Relationship building is a key ingredient in the creation of successful workplaces. It is important… but we don’t always have to make a huge project out of it.
Sometimes, we simply have to talk to each other. What a concept!
What’s your take on casual conversation in the workplace? Do you encourage it? Do you participate in it? Or, do you choose not to involve yourself in idle talk?
Indeed, some might think that spending time shooting the breeze with people about this and that, serves little purpose but to waste time. I think that having conversations, even of the most casual kind, with the people you work with, is important.
As a leader, when you engage in conversation with colleagues and team members, you are giving yourself, and your organisation, an opportunity to know them beyond what is written on their resumes
If you think it is not important to know people as long as they do the job, then you could be missing something. After all, as a leader it is your job to know what you have to work with in terms of resources. That goes for the humankind as well. Having casual conversations with the people you lead allows you the opportunity to know more about their talents, experiences and skills, and helps you to see not only their present capability but possibly their future potential too.
Casual conversations can serve as the glue that brings people together and builds strength in team or company relationships
If you discourage people on your team or in your department from engaging in casual conversations in the hope that they will spend more time doing their jobs, you could also be missing something. Encouraging the development of relationships among people who work together on a daily basis can build strength and a sense of common purpose. In my experience, people who know each other on a more personal level are more likely to want to support each other when it comes to getting the work done, especially when the going gets tough.

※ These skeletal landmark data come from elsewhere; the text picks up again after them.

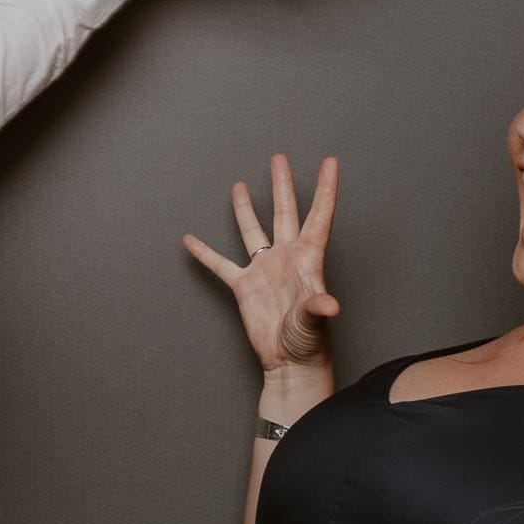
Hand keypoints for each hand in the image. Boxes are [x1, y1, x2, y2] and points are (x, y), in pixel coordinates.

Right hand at [184, 155, 340, 380]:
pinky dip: (205, 253)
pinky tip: (191, 240)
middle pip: (284, 212)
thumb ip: (318, 308)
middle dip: (282, 185)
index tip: (331, 162)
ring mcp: (265, 270)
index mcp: (309, 259)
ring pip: (253, 230)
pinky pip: (221, 264)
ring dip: (245, 209)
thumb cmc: (310, 343)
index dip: (326, 189)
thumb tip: (330, 305)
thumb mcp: (314, 322)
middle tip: (279, 159)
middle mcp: (287, 258)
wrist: (290, 364)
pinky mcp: (244, 287)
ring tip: (239, 186)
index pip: (320, 216)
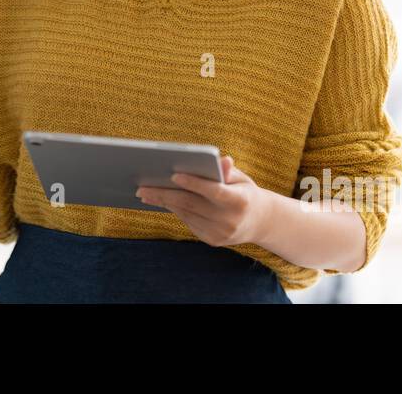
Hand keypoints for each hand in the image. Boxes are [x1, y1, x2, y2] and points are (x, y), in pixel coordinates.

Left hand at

Leaders who engage in everyday conversations with those they lead invariably reveal something of themselves that takes them from the realm of “boss” to the more level place of “boss who is also human”

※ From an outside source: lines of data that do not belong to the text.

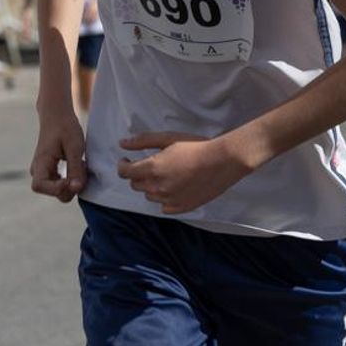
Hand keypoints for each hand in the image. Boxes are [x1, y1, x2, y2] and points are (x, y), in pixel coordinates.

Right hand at [29, 111, 87, 202]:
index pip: (39, 187)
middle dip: (71, 186)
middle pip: (53, 192)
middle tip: (82, 168)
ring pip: (59, 190)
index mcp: (40, 162)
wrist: (57, 115)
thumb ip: (75, 169)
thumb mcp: (74, 147)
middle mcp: (38, 170)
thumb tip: (76, 189)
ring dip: (73, 183)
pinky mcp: (51, 171)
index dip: (57, 188)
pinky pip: (61, 184)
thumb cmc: (65, 127)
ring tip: (81, 165)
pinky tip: (80, 166)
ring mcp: (44, 172)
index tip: (72, 178)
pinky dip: (72, 179)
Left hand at [117, 133, 250, 214]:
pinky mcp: (181, 208)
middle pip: (136, 184)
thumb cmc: (196, 146)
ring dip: (152, 186)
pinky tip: (176, 187)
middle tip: (151, 164)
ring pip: (149, 195)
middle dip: (138, 174)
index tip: (127, 160)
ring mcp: (169, 200)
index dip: (123, 165)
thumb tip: (122, 144)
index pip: (125, 173)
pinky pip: (164, 206)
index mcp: (152, 169)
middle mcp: (157, 187)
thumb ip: (143, 141)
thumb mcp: (169, 138)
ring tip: (168, 174)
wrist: (223, 162)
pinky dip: (165, 198)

If you want people to participate with you in achieving collective goals and to make contributions that go beyond simply doing what they are told, you must put something of yourself into the mix. People will only share information about themselves with you easily, if you show that you are willing to meet them halfway and share something of yourself too.
Having said all that, I think it important to say too, that casual conversations can go from being constructive and helpful to divisive and destructive if you’re not careful. And, that’s when they get in the way of building healthy productive relationships and workplaces.

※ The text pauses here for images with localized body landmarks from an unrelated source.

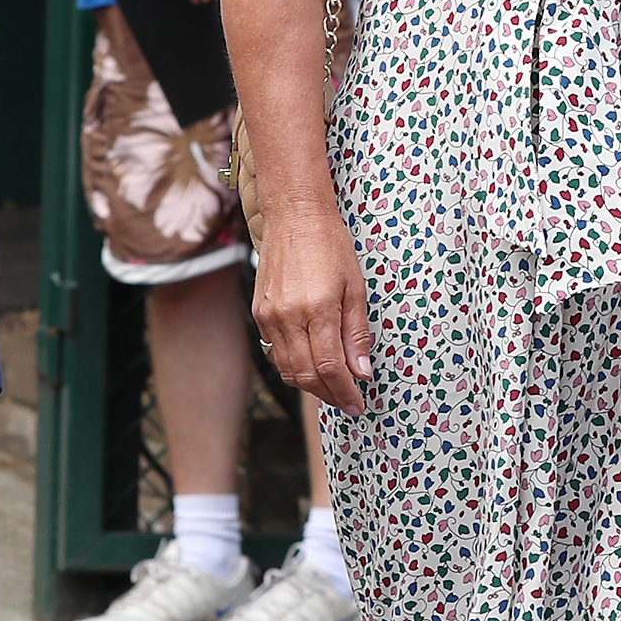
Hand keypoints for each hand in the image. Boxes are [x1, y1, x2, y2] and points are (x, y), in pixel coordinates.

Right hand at [253, 201, 372, 413]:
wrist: (293, 216)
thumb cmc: (330, 245)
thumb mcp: (355, 287)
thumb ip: (356, 333)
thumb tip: (361, 372)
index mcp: (318, 309)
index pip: (330, 368)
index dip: (345, 392)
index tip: (358, 404)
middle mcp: (288, 316)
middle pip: (306, 375)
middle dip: (329, 395)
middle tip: (348, 402)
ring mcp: (269, 316)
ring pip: (288, 369)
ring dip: (311, 386)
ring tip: (332, 389)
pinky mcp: (259, 313)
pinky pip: (275, 352)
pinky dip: (294, 367)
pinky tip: (311, 366)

So, to avoid this, there are a few things to consider when it comes to engaging in casual conversations at work:
Keep your conversations friendly and professional
This means that, generally, people do not need, or even want, to know all of the intimate details of your life. Seek balanced two-way conversations that give each participant the opportunity to take part. Over sharing (as in, Whoa… way too much information!) could be embarrassing, and the very thing that will have people avoiding you rather than seeking you out.
Know when the conversation is over and move on
Conversations that outlive their usefulness can, and do, get in the way of getting the work done. Spending inordinate amounts of time leaning on doorframes or hanging over cubicle walls talking about whatever comes to mind is not the idea at all. Keep your exchanges short yet friendly and I suspect that everyone will appreciate it.
Resist, at all costs, any temptation to participate in idle gossip or rumour mongering
When we engage in rumour, innuendo and other negative lines of conversation, bad feelings and damaged relationships are bound to follow. As leader, it is important to model constructive and helpful conversations and to be clear that negative talk is not condoned.
That’s what I think anyway. What do you think?